La bibliothèque libre.
Le texte de cette page a été corrigé et est conforme au fac-similé.
125
DE GUSTAVE FLAUBERT.

Avouez que vous m’avez trouvé et que vous me trouvez encore (plus que jamais peut-être) d’un ridicule véhément ? J’aimerai un jour à reconnaître que vous avez eu raison ; je vous promets bien qu’alors je vous ferai les plus basses excuses. — Mais comprenez, cher ami, que c’était avant tout un essai que je voulais tenter ; pourvu que l’apprentissage ne soit pas trop rude !

Croyez-vous donc que cette ignoble réalité, dont la reproduction vous dégoûte, ne me fasse tout autant qu’à vous sauter le cœur ? Si vous me connaissiez davantage, vous sauriez que j’ai la vie ordinaire en exécration. Je m’en suis toujours personnellement écarté autant que j’ai pu. Mais esthétiquement, j’ai voulu, cette fois, et rien que cette fois, la pratiquer à fond. Aussi, ai-je pris la chose d’une manière héroïque, j’entends minutieuse, en acceptant tout, en disant tout, en peignant tout, expression ambitieuse.

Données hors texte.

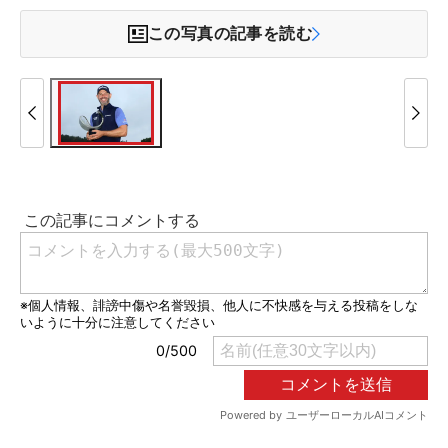
この写真の記事を読む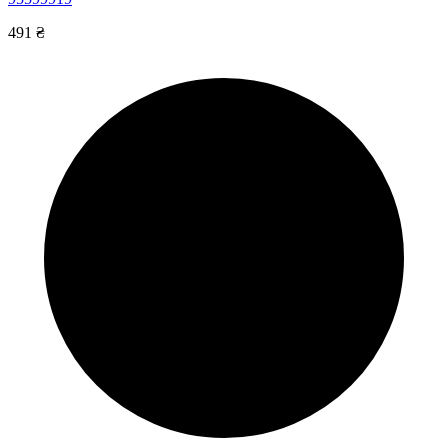
491 ₴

Je m’explique mal, mais c’en est assez pour que vous compreniez quel était le sens de ma résistance à vos critiques, si judicieuses qu’elles soient. Vous me refaisiez un autre livre.

Vous heurtiez la poétique interne d’où découlait le type (comme dirait un philosophe) sur lequel il fut conçu. Enfin, j’aurais cru manquer à ce que je me dois et à ce que je vous devais, en faisant un acte de déférence et non de conviction.

L’Art ne réclame ni complaisance ni politesse, rien que la foi, la foi toujours et la liberté. Et là-dessus, je vous serre cordialement les mains.

Sous l’arbre improductif aux rameaux toujours verts, tout à vous.